Another micro-change caused by Google Brain, was the choice by YouTube to recommend shorter videos for users on mobile apps and longer videos on YouTube’s TV app. Google brain picked up on the notion that varying video length by platform would result in higher watch times. In music, this could be compared to varying advertising length based on the platform assuming shorting ads for mobile and longer ads for desktop.
In 2016, Youtube launched 190 changes and is said to be on pace to release 300 more micro changes by 2017. The implementation of Google Brain has increased the time people spend watching videos on YouTube by 70%. In the present, the ability to parallel this type of rapid growth, would most likely only be possible in companies like Sony, Universal and Warner. Simply due to the increased access to granular level data due to the size and scale of repertoire and shareholder status in Apple Music and Spotify.
When Joe Lacob became owner of the NBA’s Golden State Warriors, he adopted a data driven strategy. Lacob and his team analyzed player behavior across the NBA and identified the number of three point shots taken as being “Market Inefficient.” They concluded that roughly the same amount of shots were being taken from just inside the 3-point line as shots taken outside it. Therefore they built their strategy around the notion, that if their players, particularly Stephen Curry moved back a few inches from the three-point line before shooting, it would improve their point scoring average by 43%.
In this case they were focusing on overarching trends and patterns similar to consumptions trends across streaming platforms.

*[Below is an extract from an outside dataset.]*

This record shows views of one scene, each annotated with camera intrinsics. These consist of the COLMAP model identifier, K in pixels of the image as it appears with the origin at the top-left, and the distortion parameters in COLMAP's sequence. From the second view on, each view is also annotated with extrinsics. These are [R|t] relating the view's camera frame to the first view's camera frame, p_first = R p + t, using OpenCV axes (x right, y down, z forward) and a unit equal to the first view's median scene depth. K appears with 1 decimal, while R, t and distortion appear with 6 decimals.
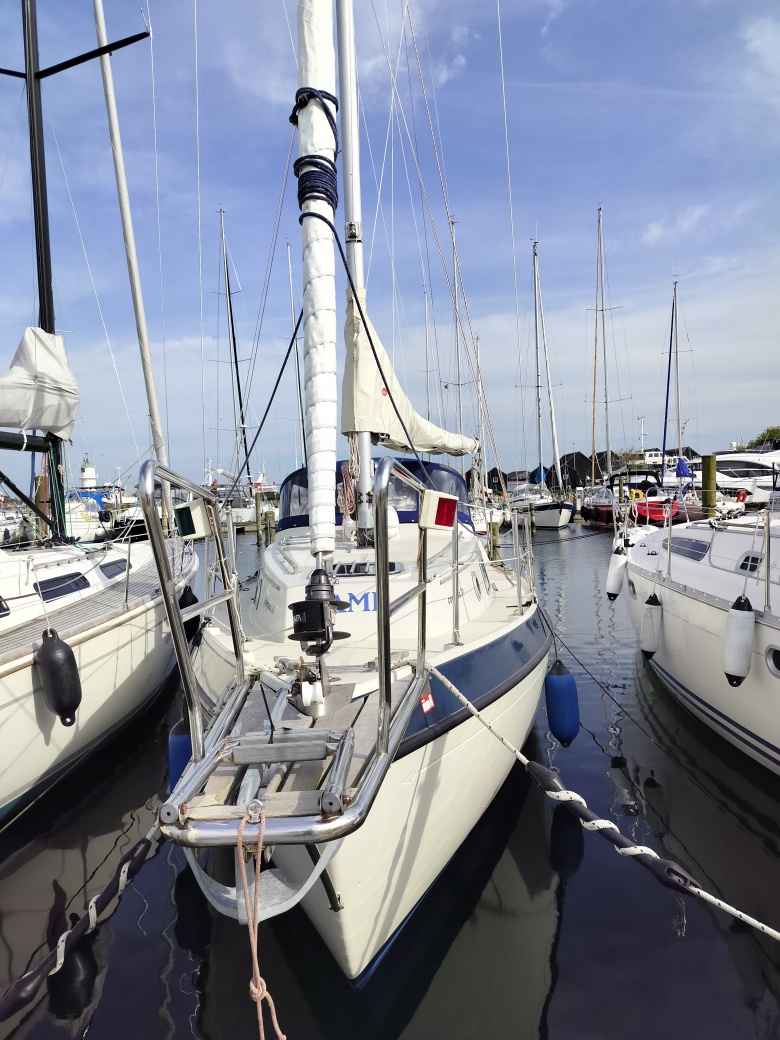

Here are a few examples of music related trends worth considering: what types of playlists are people listening to, at what period of time do people listen to your artist, and what holidays or political events are most likely to affect music or playlist consumption and when.
With a data driven strategy, Jacob Lacob took the Golden State Warriors, a team that hadn’t won an NBA Championship since 1975, to winning against the Cleveland Cavaliers in the 2015 Championships.

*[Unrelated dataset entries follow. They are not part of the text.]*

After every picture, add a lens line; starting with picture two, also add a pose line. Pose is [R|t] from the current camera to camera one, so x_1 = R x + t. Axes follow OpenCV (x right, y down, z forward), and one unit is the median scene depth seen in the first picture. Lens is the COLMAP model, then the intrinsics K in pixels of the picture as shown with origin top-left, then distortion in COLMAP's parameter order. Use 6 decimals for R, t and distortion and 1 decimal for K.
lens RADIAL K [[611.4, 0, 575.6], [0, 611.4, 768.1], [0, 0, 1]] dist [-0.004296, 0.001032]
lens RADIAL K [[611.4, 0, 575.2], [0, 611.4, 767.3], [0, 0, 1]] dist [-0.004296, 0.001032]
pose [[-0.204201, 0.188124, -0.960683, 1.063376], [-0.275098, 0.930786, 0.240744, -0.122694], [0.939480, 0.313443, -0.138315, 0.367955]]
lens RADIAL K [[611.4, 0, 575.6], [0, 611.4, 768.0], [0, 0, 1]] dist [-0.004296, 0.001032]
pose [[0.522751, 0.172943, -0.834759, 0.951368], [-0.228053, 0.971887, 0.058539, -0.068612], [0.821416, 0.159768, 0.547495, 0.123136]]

Insightful Data vs. Actionable Data
Buzzfeed is a social news and entertainment company. Buzzfeed invented an internal proprietary metric that curates articles based on reader preference. They do this by measuring the rate of shares over time, within the first two weeks of an article’s release. Buzzfeed decided that a reader sharing an article was more valuable than a click. Have you ever clicked on an article or played a song and walked away from your computer? What the act of sharing an article or saving a song to your spotify collections shows is a greater level of engagement in comparison to a stream or a click. Arguably, this is helping to ensure a return on your investment.
Taking it one step further, a share is more valuable than a click and adding a song to your library is more valuable than a stream. By calculating the rate of shares over time or the rate of collections over time, you’re not only making sure that the consumers you are targeting are engaged but that they are growing significantly over time.

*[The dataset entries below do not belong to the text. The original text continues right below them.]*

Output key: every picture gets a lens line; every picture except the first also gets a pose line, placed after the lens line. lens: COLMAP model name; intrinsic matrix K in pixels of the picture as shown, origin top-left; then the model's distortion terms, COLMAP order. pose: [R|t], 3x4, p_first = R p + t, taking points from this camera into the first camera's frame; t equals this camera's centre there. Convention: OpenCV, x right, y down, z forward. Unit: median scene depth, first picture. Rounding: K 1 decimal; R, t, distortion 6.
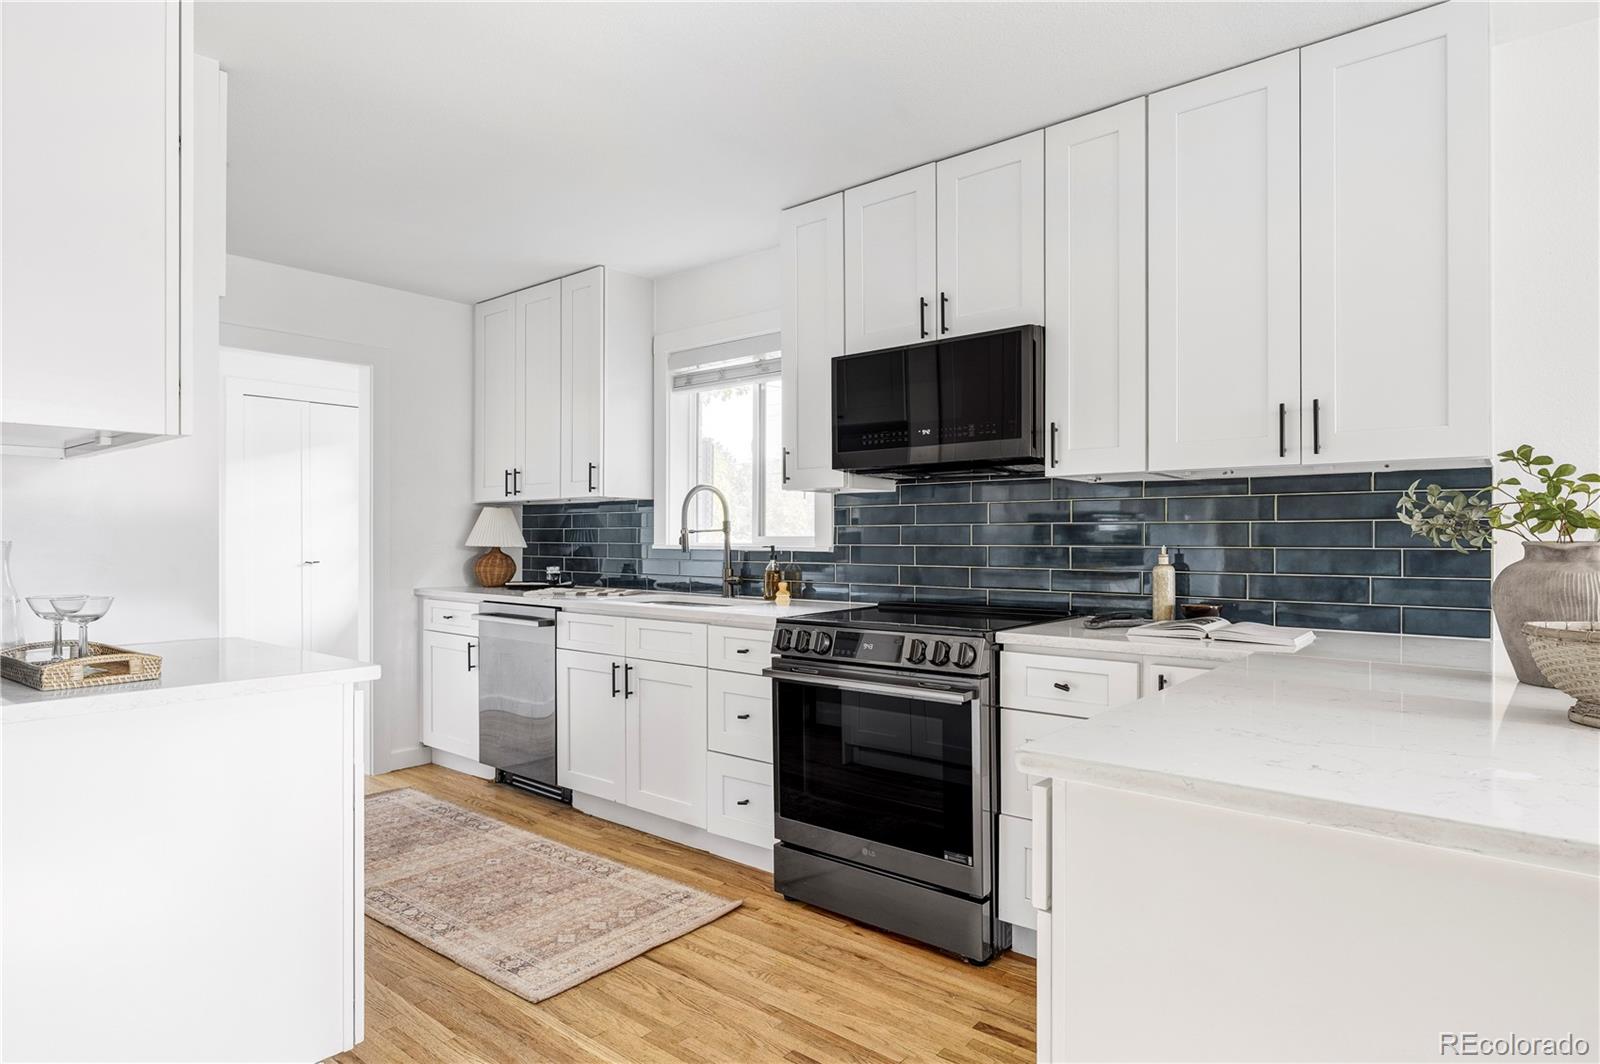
lens RADIAL K [[922.7, 0, 790.3], [0, 922.7, 532.6], [0, 0, 1]] dist [0.000798, -0.000839]
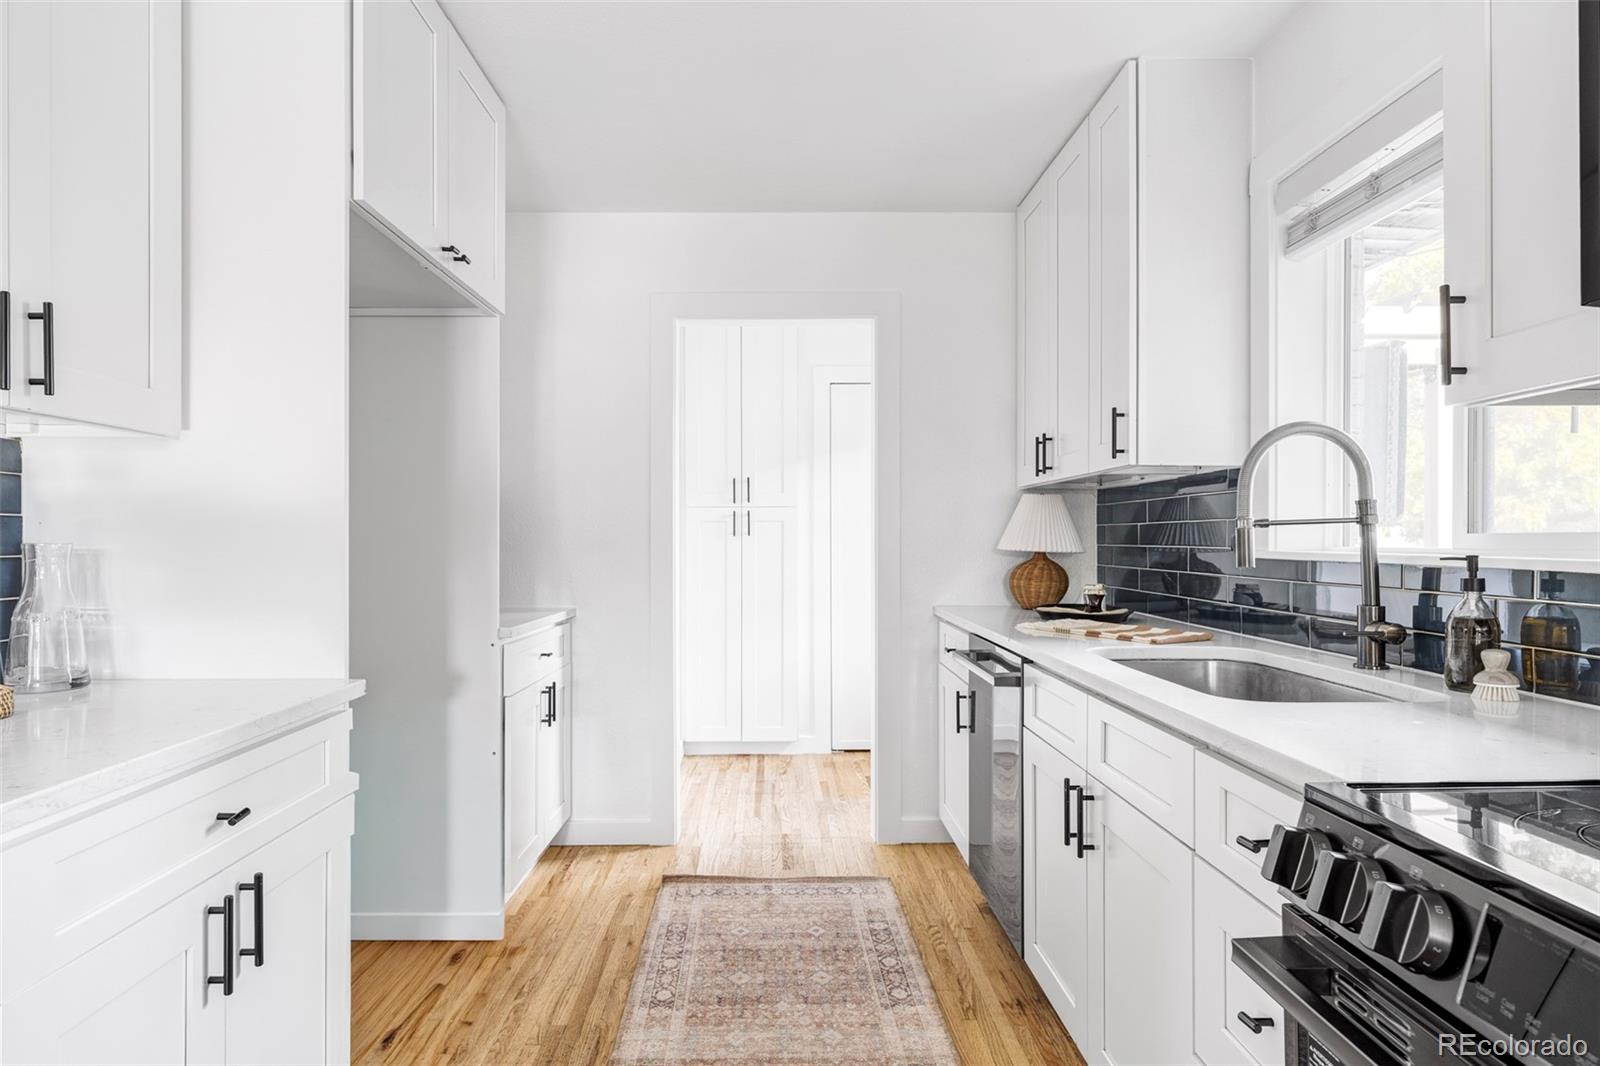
lens RADIAL K [[922.7, 0, 745.9], [0, 922.7, 539.3], [0, 0, 1]] dist [0.000798, -0.000839]
pose [[0.649445, -0.002072, -0.760406, 0.078748], [0.006463, 0.999975, 0.002795, 0.003866], [0.760381, -0.006730, 0.649442, 0.483522]]
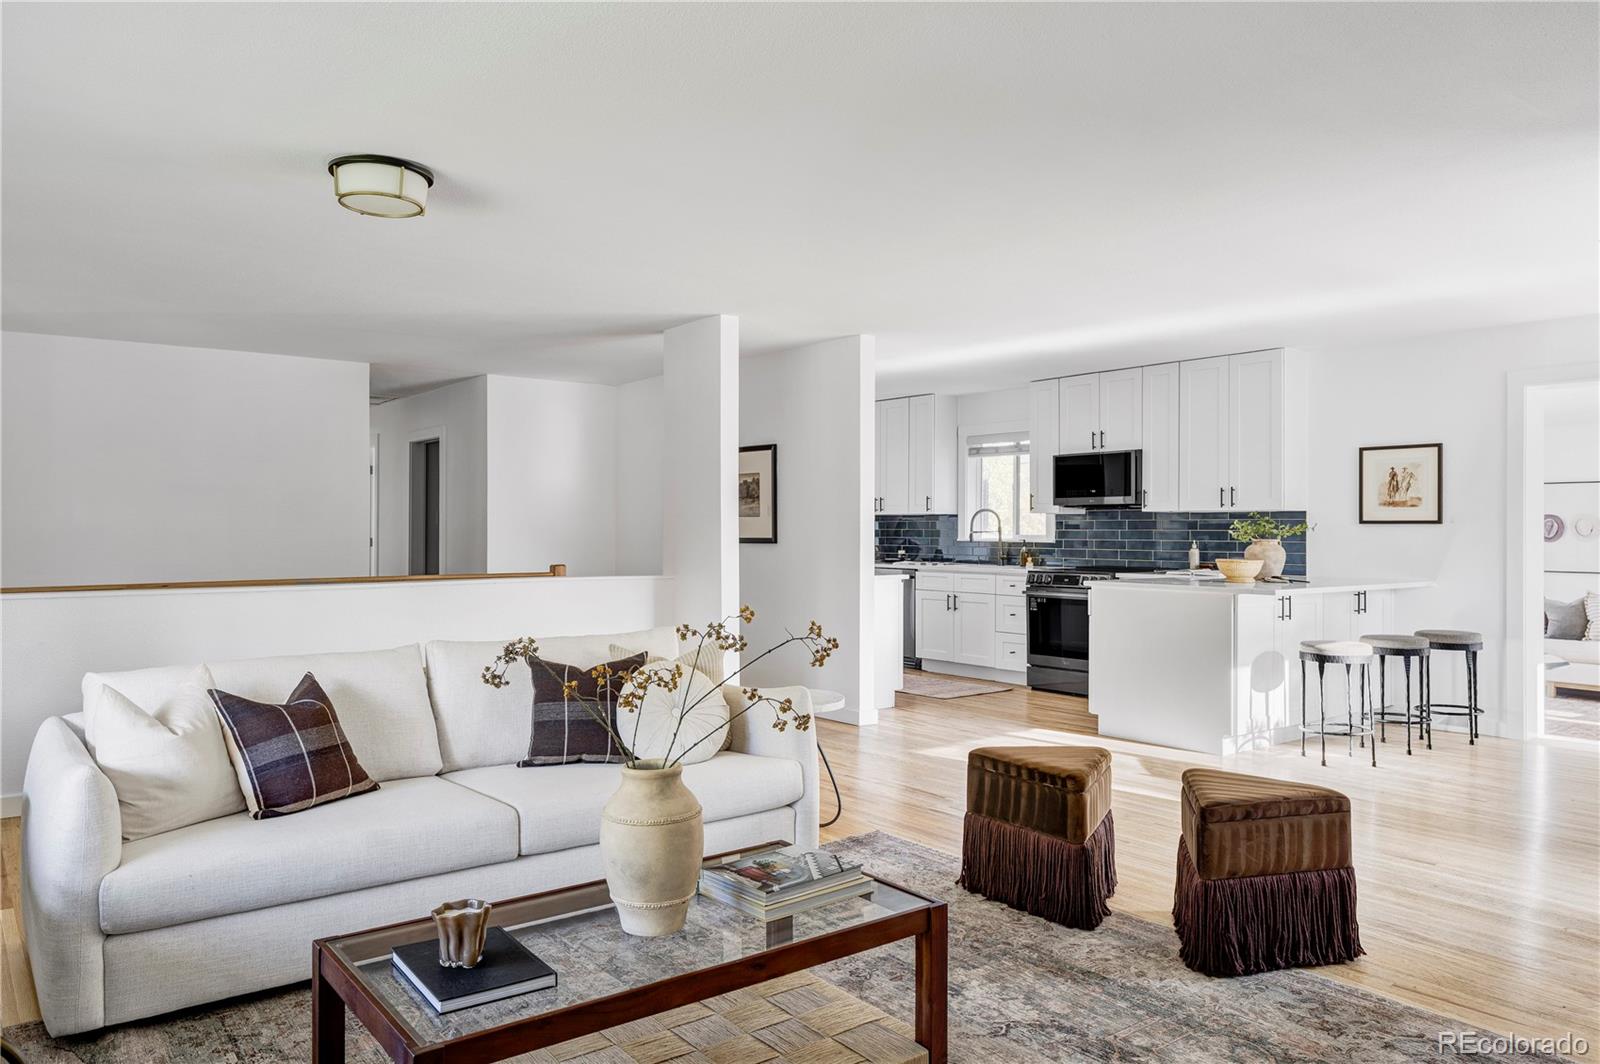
lens RADIAL K [[1105.7, 0, 789.5], [0, 1105.7, 533.6], [0, 0, 1]] dist [0.001386, -0.000296]
pose [[0.978374, 0.002553, -0.206830, -0.021032], [-0.000459, 0.999948, 0.010170, -0.022210], [0.206845, -0.009856, 0.978324, -1.418232]]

Buzzfeed is now estimated at approximately 1.7 Billion dollars, and has 7 billion monthly content views.
With the sheer volume of streaming data increasing year over year, the ability to enhance and fine tune marketing capabilities in the music industry is endless. It comes down to access to the data that you need and the software capabilities to intelligently process and act on the basis of that information. The moral of the story is - the difference between a successful and not successful label moving forward into 2030 will come down to each company's ability to pair their their human capital with intelligent software.